There’s a lesson found in COVID-19-related U.S. government loans to help for-profit and non-profit organizations grappling financially with the pandemic: When the government hands out money, make sure you’re prepared for what might come next.  Many organizations that took government loans are going to find themselves for the first time dealing with a single audit, based on the amount of loan money they received to deal with COVID-19’s economic effects.

The Coronavirus Aid, Relief, and Economic Security (CARES) Act and Paycheck Protection Program (PPP), enabled many thousands of businesses and non-profits to continue operating despite government-ordered lockdowns and a natural reluctance people had to engage in pre-COVID business activities. It also came at an enormous cost in new debt to the treasury, and ultimately is the responsibility of American taxpayers.

The Small Business Administration (SBA) is the agency in command of PPP loans. Loans of up to $150,000 are forgiven, meaning they don’t have to be paid back, if a simple form is filled out and submitted. The game changes at $750,000, for both businesses and non-profits.

An explanation of the single audit is found on the government’s Health and Human Services Dept. website: “Single Audit, previously known as the OMB Circular A-133 audit, is an organization-wide financial statement and federal awards’ audit of a non-federal entity that expends $750,000 or more in federal funds in one year. It is intended to provide assurance to the Federal Government that a non-federal entity has adequate internal controls in place, and is generally in compliance with program requirements. Non-federal entities typically include states, local governments, Indian tribes, universities, and non-profit organizations.”
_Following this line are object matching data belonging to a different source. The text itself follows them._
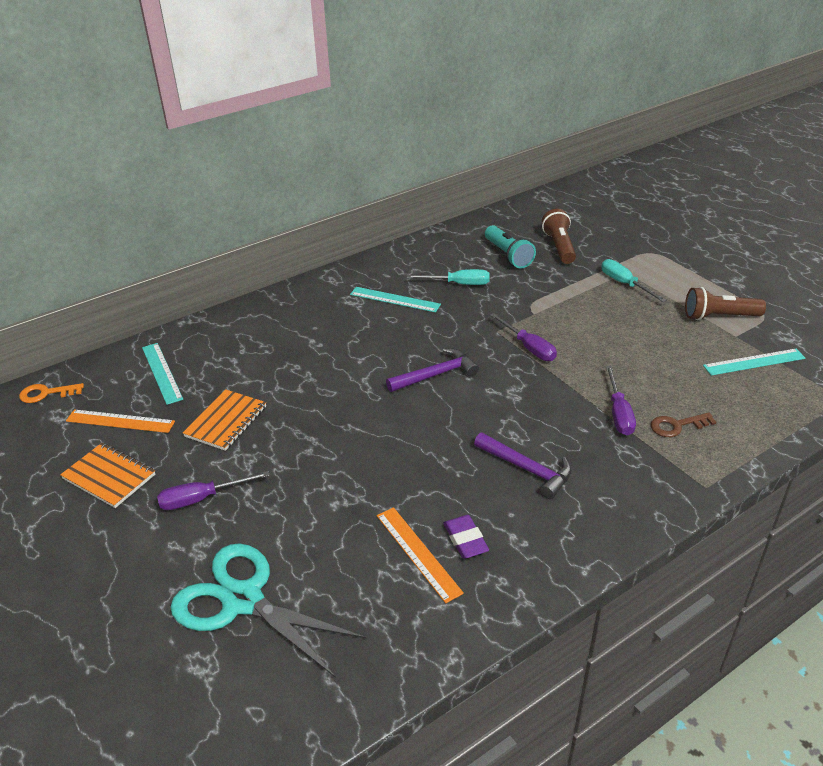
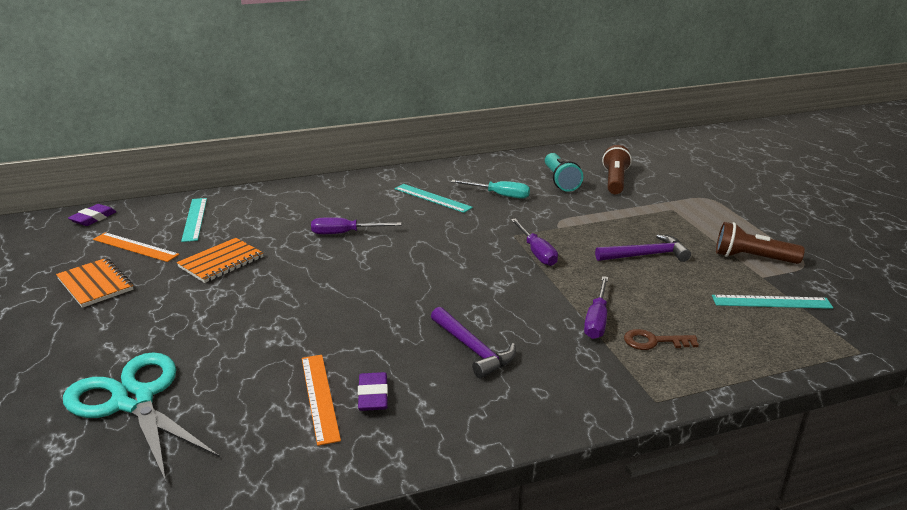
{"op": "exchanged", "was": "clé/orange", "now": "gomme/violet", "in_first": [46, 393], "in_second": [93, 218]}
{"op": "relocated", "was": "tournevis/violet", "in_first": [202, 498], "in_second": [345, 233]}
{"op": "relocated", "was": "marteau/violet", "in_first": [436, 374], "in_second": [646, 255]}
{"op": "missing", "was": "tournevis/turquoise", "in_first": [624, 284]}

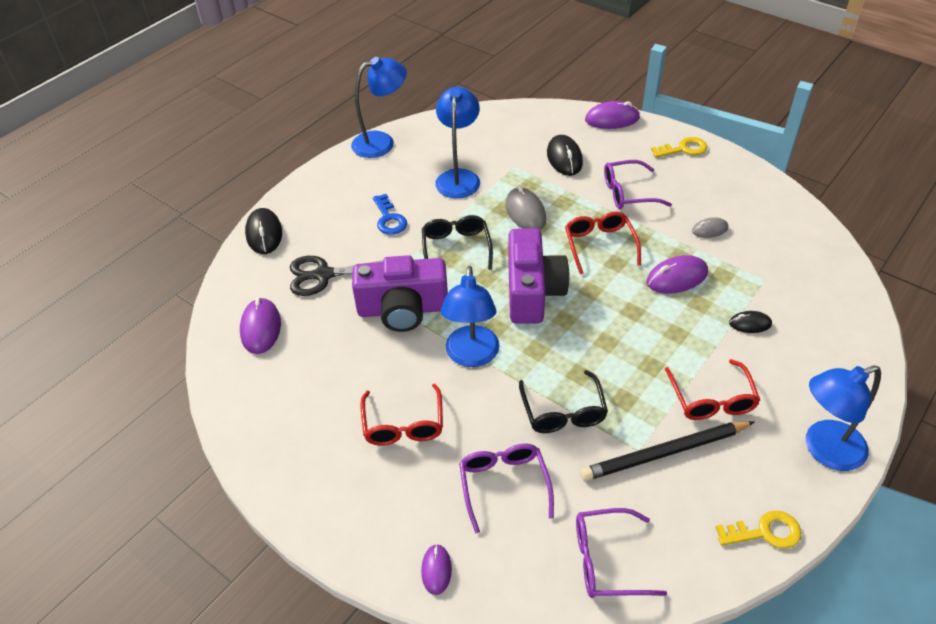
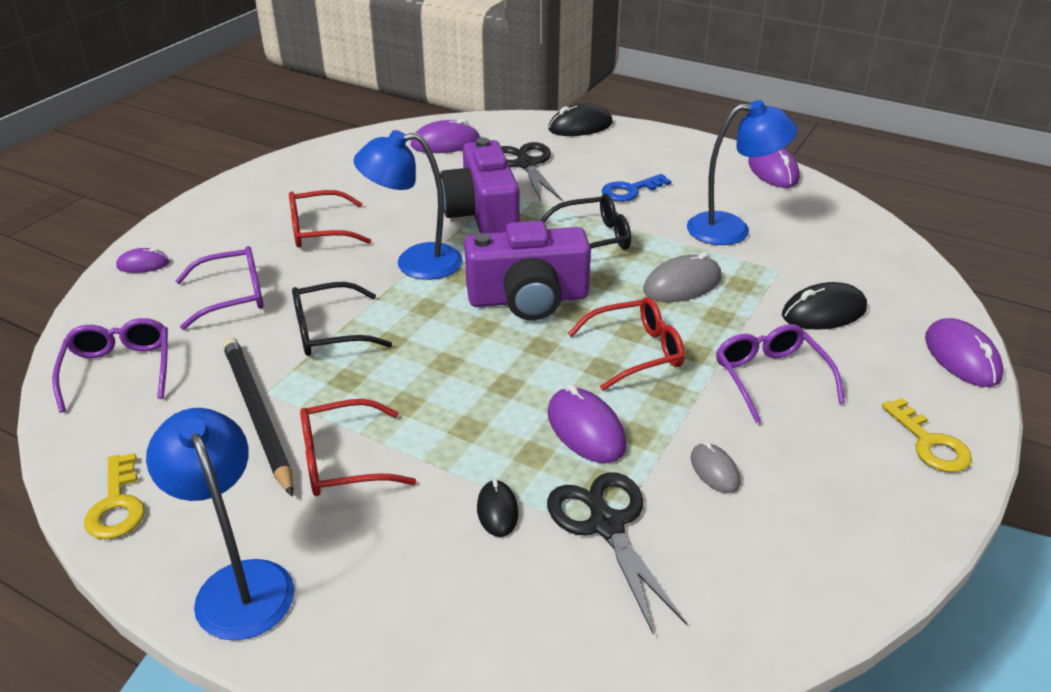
{"op": "appeared", "now": "ciseaux/noir", "in_second": [606, 525]}
{"op": "exchanged", "was": "lampe/bleu", "now": "souris/violet", "in_first": [381, 142], "in_second": [773, 171]}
Organizations that have never before been the recipient of $750,000 or more of government money will now find themselves under the single-audit microscope. Receiving $2 million or more meant an audit in any case. But the $750,000 trigger is a new wrinkle for businesses and non-profits that believed COVID-19 and its effect put them in a category outside of the single audit requirements. A single audit isn’t like a financial statement audit; in the case of a single audit, reviewers are determining whether the recipient of government money has used it correctly, and can account for it being properly used.

Entities that have previously received government loans or contracts at least have experience in this arena. For those that haven’t, this is previously unexplored territory. And, while $750,000 is a lot of money, in the COVID-19 world it didn’t take long for a number of loan recipients to hit that threshold.

Furthermore, non-profit organizations that received an Economic Injury Disaster Loan (EIDL) are also subject to a single audit, as are non-profit entities that received funds through state and local governments if funding came from the federal government.

So, what to do?

Talk to an accounting professional, your auditing firm, or both, to ensure everyone understands the rules as they relate to exposure for a single audit. This applies to for-profit and non-profit organizations.

Check your records. Compile every document that validates how PPP loan money was spent, how much was spent, where it was spent, etc., to show the spending complied with federal rules.

On the Schedule of Expenditures of Federal Awards, separate COVID-19 related government loans and payments from other funding sources.

Keep abreast of rules changes; they’re frequent. Helpful sources are the U.S. Office of Management and Budget; the American Institute of Certified Public Accountants; the SBA.

When the government comes calling about a single audit, don’t be surprised. Be ready.

This article first appeared in KnoxNews.